Mit Hilfe solcher gentechnisch erzeugter Mutanten ließe sich dann möglicherweise auch die Frage klären, wozu die Streifen eigentlich dienen. Die Forscher vermuten, dass sie vor Räubern schützen. Dieser Hypothese zufolge erschweren es Längsstreifen, ein fliehendes Beutetier zu packen. Querstreifen dagegen sorgen dafür, dass ein kauerndes Opfer schlechter zu erkennen ist. Das allerdings ist bisher nicht erwiesen.
Ein Experiment zumindest konnten Mallarino und Hoekstra schon jetzt durchführen: Sie fingen Streifenhörnchen, die in den Parks rund um das Institut vielerorts durch die Büsche springen. Die Maserung ihres Fells ähnelt derjenigen der Striemen-Grasmäuse frappierend. Deshalb wollten die Forscher wissen, ob das Muster von der Natur in beiden Spezies auf gleiche Weise hervorgebracht wurde.
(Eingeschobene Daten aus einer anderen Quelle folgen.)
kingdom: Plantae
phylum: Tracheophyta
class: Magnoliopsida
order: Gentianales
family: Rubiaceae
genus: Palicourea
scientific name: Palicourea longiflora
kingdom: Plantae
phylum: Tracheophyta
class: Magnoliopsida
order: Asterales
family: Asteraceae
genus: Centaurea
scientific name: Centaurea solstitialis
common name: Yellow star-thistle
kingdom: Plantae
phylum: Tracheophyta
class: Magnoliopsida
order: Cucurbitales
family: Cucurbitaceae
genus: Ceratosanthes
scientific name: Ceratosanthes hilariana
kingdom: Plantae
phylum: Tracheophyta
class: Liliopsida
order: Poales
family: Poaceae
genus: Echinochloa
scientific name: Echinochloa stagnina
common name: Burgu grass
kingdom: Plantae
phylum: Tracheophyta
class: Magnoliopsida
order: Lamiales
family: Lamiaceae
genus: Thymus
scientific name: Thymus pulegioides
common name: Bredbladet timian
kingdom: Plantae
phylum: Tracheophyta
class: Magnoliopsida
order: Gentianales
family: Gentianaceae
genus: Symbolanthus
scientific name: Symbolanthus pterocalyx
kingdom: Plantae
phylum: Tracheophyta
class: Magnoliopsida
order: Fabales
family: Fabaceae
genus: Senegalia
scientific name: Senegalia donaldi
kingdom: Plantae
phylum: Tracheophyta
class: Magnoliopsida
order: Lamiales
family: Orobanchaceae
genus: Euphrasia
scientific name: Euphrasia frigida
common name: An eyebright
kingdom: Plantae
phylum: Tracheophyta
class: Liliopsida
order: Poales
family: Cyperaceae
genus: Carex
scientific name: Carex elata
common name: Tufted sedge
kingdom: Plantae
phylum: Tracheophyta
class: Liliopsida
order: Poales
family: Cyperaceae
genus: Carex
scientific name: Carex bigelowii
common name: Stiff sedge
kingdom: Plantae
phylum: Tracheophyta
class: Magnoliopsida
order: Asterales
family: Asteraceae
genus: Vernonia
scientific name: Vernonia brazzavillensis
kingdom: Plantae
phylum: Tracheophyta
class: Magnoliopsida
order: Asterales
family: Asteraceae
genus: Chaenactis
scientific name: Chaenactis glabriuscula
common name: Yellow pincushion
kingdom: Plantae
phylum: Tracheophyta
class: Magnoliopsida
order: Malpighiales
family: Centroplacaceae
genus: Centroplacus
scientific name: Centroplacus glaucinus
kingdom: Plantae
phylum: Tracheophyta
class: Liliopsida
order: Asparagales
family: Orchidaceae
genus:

Im Bereich der weißen Fellstreifen der Hörnchen entnahm Mallarino Hautgewebe. Tatsächlich stellte sich heraus: Auch hier ist Atx3 aktiv. Dieser Befund sei sehr bemerkenswert, meint der Forscher. Denn es gebe keinerlei Zweifel, dass sich die Musterung des Fells in beiden Spezies unabhängig voneinander entwickelt hat: "Striemen-Grasmaus und Streifenhörnchen trennen 70 Millionen Jahre Evolutionsgeschichte."